__Work order__
Range to reproduce from the entries below: the line with "cytoplasmic/membranous,nuclear protein expression", the line with "image exhibits a", and every line in between. Give them exactly and give nothing else.

"""

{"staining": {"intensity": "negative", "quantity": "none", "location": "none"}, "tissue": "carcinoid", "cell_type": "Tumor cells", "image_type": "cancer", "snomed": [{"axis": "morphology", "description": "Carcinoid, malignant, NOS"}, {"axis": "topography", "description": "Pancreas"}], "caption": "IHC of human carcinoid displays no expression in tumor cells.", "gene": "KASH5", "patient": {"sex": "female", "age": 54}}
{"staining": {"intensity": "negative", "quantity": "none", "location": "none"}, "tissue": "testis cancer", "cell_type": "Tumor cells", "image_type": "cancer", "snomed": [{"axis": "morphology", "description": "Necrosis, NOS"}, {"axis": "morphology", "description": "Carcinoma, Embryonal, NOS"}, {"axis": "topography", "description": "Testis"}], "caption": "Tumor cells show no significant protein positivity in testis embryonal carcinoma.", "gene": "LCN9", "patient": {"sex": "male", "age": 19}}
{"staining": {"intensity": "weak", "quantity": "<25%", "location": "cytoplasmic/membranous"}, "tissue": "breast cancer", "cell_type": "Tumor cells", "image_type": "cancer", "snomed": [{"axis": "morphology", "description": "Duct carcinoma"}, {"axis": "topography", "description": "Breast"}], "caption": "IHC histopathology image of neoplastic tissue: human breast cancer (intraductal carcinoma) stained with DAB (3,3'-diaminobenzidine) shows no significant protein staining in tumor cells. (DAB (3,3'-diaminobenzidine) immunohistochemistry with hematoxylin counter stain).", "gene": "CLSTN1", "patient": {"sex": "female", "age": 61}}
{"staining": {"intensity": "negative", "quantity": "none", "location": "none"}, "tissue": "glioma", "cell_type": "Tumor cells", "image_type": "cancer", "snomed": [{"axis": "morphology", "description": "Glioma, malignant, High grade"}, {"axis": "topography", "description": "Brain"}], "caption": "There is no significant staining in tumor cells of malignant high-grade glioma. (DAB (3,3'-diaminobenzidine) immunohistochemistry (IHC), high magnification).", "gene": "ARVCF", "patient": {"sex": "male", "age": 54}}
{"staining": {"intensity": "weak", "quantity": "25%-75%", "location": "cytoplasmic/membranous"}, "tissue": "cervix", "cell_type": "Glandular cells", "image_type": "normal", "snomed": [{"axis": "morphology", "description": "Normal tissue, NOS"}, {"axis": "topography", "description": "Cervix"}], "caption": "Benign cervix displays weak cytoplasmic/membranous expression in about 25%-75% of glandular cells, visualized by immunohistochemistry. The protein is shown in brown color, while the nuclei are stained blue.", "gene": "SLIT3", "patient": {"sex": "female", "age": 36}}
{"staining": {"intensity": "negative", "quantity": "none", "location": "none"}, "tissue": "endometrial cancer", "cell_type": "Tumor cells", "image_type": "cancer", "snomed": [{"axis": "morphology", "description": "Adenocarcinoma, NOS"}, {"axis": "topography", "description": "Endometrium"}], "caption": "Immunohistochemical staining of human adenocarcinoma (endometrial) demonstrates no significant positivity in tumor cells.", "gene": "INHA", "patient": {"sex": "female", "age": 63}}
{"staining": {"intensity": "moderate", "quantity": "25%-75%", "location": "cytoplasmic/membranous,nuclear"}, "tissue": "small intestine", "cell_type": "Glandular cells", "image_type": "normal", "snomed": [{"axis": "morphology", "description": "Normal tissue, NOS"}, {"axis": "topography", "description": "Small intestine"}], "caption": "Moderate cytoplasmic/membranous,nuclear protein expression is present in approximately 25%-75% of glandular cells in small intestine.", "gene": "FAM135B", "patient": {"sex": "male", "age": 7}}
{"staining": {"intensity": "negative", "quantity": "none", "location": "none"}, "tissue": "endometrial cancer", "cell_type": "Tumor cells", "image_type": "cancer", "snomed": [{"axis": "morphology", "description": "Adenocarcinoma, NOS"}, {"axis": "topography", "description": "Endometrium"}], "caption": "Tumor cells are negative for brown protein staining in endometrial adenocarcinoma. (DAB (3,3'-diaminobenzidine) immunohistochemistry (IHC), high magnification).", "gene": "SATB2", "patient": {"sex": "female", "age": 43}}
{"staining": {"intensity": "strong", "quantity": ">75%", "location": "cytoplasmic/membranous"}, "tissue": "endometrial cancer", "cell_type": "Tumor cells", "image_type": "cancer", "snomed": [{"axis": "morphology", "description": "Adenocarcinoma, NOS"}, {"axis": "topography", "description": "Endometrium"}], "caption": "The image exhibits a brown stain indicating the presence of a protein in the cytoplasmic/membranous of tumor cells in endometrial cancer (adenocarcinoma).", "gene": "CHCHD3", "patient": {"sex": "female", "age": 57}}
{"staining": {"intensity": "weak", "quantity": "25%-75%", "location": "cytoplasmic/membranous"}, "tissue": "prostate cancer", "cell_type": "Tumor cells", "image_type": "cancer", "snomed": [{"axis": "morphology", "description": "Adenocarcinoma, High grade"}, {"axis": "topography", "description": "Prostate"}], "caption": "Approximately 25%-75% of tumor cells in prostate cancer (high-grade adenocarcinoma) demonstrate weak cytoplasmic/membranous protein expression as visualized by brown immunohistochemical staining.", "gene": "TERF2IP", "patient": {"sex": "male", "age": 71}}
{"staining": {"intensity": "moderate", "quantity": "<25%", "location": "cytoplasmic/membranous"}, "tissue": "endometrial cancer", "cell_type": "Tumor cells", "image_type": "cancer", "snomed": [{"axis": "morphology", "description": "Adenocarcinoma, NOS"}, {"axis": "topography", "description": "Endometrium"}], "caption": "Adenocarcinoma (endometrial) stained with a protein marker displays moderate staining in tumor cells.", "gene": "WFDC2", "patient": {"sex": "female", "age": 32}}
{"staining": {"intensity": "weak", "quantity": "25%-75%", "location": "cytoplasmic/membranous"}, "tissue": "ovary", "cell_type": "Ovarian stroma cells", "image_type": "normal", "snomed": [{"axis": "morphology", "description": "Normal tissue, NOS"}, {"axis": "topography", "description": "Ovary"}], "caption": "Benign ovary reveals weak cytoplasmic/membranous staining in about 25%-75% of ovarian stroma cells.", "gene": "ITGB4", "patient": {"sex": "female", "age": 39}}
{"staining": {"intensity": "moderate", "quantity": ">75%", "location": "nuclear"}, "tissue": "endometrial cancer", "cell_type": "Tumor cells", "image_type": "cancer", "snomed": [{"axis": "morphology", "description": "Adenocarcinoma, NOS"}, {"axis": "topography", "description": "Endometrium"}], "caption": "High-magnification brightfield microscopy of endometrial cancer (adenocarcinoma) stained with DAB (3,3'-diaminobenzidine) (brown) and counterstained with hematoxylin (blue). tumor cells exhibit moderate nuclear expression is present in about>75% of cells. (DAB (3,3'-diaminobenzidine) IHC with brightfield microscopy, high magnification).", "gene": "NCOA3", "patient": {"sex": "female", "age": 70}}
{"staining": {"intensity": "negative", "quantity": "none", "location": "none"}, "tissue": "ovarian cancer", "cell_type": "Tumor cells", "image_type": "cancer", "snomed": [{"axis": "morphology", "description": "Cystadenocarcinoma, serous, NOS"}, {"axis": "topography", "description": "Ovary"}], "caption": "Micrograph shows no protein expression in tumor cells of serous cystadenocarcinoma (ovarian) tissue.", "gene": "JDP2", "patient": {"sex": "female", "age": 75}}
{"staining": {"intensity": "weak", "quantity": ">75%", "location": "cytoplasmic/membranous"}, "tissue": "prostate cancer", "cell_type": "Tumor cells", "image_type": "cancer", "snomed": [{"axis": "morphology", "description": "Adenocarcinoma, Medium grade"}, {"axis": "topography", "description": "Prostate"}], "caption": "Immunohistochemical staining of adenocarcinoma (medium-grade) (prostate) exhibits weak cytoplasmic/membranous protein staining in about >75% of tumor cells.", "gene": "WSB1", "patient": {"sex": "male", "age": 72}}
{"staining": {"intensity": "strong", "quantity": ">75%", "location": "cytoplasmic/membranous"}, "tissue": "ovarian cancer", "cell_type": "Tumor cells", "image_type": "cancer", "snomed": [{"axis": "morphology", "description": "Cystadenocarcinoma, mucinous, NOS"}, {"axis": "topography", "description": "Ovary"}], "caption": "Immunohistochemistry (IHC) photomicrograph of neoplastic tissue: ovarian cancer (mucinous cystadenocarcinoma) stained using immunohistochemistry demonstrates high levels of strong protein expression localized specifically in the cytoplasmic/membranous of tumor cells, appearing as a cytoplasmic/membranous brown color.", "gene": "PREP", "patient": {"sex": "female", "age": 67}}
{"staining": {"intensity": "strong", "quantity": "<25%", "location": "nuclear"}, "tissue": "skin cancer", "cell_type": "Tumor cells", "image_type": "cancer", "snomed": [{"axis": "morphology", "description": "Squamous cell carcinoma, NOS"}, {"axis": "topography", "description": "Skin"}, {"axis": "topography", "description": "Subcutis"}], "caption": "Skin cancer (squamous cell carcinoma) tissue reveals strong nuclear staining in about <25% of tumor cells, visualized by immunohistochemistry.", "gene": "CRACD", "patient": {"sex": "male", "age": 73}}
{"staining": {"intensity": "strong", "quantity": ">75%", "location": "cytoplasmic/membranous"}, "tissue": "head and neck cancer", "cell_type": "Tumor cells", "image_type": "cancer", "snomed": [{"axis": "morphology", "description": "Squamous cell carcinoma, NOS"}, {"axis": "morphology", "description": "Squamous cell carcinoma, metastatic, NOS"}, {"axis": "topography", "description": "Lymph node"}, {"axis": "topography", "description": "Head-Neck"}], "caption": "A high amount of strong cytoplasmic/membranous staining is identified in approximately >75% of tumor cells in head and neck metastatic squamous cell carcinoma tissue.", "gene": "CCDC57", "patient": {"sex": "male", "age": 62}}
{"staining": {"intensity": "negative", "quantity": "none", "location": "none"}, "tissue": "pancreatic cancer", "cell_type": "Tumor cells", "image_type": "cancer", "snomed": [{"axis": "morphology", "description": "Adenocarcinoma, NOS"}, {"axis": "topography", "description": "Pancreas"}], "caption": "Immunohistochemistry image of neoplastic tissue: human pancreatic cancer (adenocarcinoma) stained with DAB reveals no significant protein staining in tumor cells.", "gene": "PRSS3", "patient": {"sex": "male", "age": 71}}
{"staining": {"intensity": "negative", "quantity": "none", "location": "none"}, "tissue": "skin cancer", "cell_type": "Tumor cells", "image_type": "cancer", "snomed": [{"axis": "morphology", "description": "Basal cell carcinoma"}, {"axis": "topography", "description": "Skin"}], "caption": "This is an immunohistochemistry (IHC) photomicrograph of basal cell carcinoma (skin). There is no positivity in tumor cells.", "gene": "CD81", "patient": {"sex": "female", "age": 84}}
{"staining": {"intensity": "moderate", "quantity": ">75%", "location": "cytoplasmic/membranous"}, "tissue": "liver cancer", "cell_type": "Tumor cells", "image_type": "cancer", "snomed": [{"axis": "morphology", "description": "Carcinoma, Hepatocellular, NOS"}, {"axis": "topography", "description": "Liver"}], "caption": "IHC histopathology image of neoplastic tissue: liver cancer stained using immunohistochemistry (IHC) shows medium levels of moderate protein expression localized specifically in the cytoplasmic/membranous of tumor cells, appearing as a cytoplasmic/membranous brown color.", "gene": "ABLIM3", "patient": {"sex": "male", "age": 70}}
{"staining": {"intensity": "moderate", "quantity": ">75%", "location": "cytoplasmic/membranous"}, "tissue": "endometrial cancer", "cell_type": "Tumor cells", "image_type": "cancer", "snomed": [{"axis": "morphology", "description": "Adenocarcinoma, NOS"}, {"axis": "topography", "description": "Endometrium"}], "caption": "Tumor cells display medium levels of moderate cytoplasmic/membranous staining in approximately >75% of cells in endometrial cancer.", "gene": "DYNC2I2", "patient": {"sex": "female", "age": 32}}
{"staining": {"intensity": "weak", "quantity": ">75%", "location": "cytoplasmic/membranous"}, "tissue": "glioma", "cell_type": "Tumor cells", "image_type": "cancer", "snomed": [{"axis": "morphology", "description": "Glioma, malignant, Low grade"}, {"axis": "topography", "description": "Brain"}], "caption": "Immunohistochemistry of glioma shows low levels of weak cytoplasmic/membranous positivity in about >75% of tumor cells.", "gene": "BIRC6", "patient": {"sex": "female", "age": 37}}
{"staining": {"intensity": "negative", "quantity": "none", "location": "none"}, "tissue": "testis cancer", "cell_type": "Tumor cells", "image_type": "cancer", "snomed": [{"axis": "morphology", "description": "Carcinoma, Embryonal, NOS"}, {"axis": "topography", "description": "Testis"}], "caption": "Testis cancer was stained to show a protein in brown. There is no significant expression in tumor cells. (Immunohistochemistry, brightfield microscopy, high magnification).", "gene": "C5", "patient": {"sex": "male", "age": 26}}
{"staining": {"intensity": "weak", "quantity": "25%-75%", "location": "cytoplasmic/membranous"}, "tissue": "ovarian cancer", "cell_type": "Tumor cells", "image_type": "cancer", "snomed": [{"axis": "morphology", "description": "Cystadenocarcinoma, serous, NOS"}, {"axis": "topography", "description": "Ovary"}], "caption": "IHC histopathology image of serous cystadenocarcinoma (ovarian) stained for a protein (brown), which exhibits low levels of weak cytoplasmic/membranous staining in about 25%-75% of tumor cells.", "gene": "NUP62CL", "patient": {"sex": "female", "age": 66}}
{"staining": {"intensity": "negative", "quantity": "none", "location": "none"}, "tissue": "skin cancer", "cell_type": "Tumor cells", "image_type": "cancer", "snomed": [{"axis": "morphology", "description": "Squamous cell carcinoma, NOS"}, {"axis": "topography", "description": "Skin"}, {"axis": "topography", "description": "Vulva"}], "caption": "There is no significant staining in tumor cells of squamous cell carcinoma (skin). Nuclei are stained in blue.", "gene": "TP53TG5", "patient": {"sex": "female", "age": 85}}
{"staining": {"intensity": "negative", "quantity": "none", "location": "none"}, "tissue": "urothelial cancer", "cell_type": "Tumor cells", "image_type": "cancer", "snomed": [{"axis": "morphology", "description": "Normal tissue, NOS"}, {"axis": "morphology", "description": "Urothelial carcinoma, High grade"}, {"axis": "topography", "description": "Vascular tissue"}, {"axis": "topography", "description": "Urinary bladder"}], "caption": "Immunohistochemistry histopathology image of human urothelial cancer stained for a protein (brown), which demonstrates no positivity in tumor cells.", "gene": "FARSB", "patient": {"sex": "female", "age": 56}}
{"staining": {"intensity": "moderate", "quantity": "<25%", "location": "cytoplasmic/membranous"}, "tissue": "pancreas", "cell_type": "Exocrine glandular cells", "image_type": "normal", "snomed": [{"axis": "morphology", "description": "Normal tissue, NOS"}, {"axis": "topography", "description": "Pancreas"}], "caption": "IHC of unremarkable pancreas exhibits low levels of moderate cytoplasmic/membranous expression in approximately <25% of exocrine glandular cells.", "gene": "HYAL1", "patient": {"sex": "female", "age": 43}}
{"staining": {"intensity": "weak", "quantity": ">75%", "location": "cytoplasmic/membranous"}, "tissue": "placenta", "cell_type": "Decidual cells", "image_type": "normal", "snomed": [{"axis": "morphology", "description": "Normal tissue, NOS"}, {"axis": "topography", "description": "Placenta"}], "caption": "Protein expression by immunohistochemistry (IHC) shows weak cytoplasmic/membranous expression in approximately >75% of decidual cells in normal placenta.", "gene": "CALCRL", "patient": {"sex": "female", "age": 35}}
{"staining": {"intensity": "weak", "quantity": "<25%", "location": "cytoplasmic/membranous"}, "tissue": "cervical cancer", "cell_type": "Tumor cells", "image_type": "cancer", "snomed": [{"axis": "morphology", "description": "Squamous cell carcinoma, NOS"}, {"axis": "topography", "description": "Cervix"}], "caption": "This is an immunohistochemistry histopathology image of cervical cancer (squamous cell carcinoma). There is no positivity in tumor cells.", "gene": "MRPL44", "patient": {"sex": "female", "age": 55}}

"""

__Written response__
{"staining": {"intensity": "moderate", "quantity": "25%-75%", "location": "cytoplasmic/membranous,nuclear"}, "tissue": "small intestine", "cell_type": "Glandular cells", "image_type": "normal", "snomed": [{"axis": "morphology", "description": "Normal tissue, NOS"}, {"axis": "topography", "description": "Small intestine"}], "caption": "Moderate cytoplasmic/membranous,nuclear protein expression is present in approximately 25%-75% of glandular cells in small intestine.", "gene": "FAM135B", "patient": {"sex": "male", "age": 7}}
{"staining": {"intensity": "negative", "quantity": "none", "location": "none"}, "tissue": "endometrial cancer", "cell_type": "Tumor cells", "image_type": "cancer", "snomed": [{"axis": "morphology", "description": "Adenocarcinoma, NOS"}, {"axis": "topography", "description": "Endometrium"}], "caption": "Tumor cells are negative for brown protein staining in endometrial adenocarcinoma. (DAB (3,3'-diaminobenzidine) immunohistochemistry (IHC), high magnification).", "gene": "SATB2", "patient": {"sex": "female", "age": 43}}
{"staining": {"intensity": "strong", "quantity": ">75%", "location": "cytoplasmic/membranous"}, "tissue": "endometrial cancer", "cell_type": "Tumor cells", "image_type": "cancer", "snomed": [{"axis": "morphology", "description": "Adenocarcinoma, NOS"}, {"axis": "topography", "description": "Endometrium"}], "caption": "The image exhibits a brown stain indicating the presence of a protein in the cytoplasmic/membranous of tumor cells in endometrial cancer (adenocarcinoma).", "gene": "CHCHD3", "patient": {"sex": "female", "age": 57}}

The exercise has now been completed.